### Directions for this task
Lines with the word "readthedocs": copy all of them from the entries below.

### Excerpted records
===============

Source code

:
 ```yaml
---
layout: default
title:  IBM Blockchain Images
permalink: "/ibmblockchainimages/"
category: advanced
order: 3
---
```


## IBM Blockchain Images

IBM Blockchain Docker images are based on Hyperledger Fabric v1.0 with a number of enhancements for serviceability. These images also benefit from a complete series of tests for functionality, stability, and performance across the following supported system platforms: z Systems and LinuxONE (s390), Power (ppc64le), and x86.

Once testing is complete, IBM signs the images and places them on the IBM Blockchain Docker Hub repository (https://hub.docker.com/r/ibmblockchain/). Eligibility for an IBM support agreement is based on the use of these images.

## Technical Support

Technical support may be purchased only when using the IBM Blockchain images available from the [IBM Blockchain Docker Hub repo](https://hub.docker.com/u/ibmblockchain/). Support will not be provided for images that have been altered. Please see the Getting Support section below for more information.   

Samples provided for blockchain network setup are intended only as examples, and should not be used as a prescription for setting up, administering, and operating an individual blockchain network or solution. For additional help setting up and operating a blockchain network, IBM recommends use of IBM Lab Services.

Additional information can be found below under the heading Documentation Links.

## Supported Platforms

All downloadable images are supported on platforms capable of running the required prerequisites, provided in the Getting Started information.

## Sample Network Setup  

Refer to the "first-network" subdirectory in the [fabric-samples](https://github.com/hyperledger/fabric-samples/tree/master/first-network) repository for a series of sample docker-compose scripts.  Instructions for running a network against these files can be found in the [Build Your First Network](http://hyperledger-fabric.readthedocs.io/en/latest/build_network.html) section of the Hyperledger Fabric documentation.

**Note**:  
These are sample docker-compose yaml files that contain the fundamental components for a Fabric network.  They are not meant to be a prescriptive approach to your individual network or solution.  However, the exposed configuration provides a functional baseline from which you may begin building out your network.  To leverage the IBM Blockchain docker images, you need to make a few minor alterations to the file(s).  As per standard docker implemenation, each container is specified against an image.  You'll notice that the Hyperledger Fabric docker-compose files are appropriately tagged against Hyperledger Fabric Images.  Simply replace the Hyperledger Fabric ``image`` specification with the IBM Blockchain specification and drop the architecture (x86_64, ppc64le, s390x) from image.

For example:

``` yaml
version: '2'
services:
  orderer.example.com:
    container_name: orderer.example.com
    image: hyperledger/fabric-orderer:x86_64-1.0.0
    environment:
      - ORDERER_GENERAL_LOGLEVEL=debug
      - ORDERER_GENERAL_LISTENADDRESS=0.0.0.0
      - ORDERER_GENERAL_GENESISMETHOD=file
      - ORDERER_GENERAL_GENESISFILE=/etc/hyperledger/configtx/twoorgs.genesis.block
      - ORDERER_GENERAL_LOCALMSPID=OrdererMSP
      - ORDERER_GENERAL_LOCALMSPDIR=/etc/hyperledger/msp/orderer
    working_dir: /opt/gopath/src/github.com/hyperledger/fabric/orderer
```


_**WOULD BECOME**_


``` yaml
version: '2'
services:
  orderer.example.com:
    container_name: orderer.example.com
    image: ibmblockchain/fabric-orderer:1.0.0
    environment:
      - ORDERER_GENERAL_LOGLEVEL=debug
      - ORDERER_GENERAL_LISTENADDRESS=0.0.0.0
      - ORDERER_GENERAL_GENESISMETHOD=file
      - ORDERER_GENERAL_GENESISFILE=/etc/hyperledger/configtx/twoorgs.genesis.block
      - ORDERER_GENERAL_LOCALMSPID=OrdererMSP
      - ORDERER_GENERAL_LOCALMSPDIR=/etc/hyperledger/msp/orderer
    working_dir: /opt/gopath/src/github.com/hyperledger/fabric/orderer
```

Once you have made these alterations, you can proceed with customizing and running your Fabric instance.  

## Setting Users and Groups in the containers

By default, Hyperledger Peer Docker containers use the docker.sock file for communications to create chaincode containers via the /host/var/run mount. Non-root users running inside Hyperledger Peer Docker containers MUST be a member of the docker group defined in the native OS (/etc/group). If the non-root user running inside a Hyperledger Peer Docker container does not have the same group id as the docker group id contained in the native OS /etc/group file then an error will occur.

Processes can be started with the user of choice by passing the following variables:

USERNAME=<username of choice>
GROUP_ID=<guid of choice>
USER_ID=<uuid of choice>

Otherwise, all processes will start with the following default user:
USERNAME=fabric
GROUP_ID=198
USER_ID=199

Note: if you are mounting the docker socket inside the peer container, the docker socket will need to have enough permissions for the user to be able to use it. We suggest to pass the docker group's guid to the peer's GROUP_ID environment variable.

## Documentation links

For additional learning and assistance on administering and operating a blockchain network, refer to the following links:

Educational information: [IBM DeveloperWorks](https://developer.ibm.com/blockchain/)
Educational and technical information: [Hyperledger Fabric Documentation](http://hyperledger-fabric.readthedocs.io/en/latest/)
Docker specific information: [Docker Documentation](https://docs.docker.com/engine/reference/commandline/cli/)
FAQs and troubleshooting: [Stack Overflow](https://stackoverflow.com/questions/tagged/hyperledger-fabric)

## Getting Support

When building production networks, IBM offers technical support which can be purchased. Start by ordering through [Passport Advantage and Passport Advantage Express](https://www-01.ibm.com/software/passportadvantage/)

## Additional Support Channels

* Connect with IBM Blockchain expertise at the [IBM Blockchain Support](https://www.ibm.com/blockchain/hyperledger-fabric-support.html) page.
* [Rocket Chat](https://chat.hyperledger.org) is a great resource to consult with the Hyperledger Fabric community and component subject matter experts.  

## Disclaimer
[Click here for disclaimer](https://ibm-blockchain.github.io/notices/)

===============

### Exercise solution
Refer to the "first-network" subdirectory in the [fabric-samples](https://github.com/hyperledger/fabric-samples/tree/master/first-network) repository for a series of sample docker-compose scripts.  Instructions for running a network against these files can be found in the [Build Your First Network](http://hyperledger-fabric.readthedocs.io/en/latest/build_network.html) section of the Hyperledger Fabric documentation.
Educational and technical information: [Hyperledger Fabric Documentation](http://hyperledger-fabric.readthedocs.io/en/latest/)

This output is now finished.